**Instructions to follow:** Set out the lines as a numbered list, running from the start of the items through the line with "je u oktobru" and omitting any blank lines.

**Dataset records:**
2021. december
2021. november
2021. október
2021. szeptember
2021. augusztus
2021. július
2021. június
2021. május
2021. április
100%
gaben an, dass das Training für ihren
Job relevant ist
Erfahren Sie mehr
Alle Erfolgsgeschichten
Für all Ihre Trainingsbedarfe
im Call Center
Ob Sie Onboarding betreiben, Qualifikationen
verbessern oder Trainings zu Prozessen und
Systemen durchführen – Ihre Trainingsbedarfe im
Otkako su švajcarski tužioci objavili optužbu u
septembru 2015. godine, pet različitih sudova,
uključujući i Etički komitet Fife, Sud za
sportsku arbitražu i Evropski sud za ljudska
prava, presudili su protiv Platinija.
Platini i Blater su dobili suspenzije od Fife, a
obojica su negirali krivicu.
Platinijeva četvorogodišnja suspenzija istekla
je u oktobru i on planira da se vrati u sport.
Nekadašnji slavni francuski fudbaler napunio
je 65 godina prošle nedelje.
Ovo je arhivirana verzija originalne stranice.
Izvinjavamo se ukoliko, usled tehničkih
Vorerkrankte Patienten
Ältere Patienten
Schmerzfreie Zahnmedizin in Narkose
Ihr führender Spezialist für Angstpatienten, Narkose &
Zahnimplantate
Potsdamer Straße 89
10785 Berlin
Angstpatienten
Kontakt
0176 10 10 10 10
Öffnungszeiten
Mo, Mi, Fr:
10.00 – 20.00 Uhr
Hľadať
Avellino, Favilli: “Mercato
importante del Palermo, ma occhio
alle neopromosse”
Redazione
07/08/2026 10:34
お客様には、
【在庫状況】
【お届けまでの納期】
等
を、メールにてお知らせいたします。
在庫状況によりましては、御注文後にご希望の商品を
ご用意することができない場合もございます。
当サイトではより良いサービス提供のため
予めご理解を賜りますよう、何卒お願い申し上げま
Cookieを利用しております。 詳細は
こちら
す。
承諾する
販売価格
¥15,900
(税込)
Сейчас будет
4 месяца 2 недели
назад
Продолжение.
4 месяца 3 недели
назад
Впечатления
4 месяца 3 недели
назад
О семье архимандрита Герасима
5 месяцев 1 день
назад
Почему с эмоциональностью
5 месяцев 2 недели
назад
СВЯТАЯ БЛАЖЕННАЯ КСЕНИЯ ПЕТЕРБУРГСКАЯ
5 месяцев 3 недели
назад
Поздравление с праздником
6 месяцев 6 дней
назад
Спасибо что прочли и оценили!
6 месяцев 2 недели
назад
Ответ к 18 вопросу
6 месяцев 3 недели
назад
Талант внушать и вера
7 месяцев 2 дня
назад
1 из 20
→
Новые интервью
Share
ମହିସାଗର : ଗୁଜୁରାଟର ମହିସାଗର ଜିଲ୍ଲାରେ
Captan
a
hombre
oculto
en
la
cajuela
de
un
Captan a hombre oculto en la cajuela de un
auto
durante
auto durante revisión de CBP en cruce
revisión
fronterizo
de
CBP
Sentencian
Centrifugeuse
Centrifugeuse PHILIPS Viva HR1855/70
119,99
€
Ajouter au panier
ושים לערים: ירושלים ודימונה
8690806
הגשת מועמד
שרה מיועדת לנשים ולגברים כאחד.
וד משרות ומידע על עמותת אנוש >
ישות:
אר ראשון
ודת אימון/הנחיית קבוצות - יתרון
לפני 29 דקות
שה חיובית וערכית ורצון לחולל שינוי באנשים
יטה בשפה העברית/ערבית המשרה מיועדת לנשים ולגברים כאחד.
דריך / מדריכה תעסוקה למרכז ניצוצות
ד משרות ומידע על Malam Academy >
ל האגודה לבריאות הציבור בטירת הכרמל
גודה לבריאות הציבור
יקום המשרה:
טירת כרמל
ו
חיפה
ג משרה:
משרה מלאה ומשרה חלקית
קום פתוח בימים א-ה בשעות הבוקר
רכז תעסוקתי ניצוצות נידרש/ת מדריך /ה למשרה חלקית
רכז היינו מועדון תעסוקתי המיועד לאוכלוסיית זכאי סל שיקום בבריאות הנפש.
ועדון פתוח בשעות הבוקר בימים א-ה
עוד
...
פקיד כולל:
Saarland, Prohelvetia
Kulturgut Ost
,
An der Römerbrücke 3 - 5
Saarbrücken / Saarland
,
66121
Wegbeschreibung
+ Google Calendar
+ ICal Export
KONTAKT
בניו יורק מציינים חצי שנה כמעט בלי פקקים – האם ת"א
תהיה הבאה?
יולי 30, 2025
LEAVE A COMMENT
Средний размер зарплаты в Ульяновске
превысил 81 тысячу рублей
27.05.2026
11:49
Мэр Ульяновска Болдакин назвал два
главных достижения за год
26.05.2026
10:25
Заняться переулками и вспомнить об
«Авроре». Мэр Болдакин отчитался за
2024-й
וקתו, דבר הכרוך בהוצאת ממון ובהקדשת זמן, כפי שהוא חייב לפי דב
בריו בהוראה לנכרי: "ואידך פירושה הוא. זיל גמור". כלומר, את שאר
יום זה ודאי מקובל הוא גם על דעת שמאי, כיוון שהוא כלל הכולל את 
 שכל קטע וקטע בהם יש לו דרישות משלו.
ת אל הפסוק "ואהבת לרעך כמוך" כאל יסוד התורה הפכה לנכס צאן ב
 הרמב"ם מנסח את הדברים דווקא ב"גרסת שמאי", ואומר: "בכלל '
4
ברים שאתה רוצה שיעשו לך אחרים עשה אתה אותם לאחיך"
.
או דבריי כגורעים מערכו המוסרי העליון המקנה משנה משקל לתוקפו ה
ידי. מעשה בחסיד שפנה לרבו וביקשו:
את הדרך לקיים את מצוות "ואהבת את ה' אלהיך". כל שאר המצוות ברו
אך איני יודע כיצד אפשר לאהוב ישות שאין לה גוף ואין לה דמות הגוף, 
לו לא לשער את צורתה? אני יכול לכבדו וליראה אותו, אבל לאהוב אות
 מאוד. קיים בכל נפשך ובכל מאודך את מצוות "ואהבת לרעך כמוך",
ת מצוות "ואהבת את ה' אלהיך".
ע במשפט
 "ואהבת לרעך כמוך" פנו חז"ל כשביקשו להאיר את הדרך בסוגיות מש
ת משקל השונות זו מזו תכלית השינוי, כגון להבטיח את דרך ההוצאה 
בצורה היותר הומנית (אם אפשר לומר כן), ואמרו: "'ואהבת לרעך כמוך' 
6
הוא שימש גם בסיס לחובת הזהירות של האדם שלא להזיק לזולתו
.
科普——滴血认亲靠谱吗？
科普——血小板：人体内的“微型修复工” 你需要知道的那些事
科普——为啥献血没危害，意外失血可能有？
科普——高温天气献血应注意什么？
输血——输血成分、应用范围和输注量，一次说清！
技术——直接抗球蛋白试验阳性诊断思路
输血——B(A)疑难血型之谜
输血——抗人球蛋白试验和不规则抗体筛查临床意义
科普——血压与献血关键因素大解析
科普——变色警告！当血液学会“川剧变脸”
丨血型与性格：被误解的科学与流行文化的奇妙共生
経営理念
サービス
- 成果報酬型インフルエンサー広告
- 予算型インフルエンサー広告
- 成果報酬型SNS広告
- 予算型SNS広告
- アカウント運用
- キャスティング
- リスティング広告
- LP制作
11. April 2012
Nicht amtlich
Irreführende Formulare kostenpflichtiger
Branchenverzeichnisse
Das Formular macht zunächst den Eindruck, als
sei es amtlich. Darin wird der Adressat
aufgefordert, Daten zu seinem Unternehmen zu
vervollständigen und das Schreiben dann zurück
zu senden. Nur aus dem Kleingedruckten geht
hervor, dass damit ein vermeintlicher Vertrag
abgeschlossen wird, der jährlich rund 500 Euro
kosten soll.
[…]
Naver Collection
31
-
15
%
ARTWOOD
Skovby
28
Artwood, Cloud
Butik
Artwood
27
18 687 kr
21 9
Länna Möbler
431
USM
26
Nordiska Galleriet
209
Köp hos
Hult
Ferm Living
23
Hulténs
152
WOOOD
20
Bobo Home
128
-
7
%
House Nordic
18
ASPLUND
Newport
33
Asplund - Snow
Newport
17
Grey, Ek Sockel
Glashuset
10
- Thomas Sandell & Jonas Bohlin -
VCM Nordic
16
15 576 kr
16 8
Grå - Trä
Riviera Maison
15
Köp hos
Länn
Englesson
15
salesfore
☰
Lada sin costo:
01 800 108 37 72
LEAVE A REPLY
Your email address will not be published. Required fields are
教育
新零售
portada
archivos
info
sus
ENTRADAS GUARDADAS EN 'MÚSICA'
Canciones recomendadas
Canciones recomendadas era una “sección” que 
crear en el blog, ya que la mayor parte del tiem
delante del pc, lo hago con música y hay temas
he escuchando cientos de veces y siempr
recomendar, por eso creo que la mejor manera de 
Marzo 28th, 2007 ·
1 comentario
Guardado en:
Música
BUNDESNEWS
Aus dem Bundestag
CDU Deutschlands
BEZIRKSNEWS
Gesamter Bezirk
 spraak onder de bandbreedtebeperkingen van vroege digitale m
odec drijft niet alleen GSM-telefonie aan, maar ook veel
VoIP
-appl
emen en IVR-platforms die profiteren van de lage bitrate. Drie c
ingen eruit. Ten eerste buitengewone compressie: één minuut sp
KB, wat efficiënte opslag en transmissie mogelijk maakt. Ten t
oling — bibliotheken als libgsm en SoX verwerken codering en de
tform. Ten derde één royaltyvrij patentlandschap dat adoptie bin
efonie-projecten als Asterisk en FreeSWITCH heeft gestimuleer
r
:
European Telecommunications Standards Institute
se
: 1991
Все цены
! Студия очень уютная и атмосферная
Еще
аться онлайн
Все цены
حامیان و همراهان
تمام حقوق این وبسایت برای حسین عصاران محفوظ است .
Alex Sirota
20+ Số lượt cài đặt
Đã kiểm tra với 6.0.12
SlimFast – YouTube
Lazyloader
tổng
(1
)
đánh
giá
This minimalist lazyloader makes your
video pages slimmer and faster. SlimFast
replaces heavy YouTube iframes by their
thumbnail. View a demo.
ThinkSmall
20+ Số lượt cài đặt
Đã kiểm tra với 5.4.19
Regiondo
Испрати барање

**Result of this task:**
1. 2021. december
2. 2021. november
3. 2021. október
4. 2021. szeptember
5. 2021. augusztus
6. 2021. július
7. 2021. június
8. 2021. május
9. 2021. április
10. 100%
11. gaben an, dass das Training für ihren
12. Job relevant ist
13. Erfahren Sie mehr
14. Alle Erfolgsgeschichten
15. Für all Ihre Trainingsbedarfe
16. im Call Center
17. Ob Sie Onboarding betreiben, Qualifikationen
18. verbessern oder Trainings zu Prozessen und
19. Systemen durchführen – Ihre Trainingsbedarfe im
20. Otkako su švajcarski tužioci objavili optužbu u
21. septembru 2015. godine, pet različitih sudova,
22. uključujući i Etički komitet Fife, Sud za
23. sportsku arbitražu i Evropski sud za ljudska
24. prava, presudili su protiv Platinija.
25. Platini i Blater su dobili suspenzije od Fife, a
26. obojica su negirali krivicu.
27. Platinijeva četvorogodišnja suspenzija istekla
28. je u oktobru i on planira da se vrati u sport.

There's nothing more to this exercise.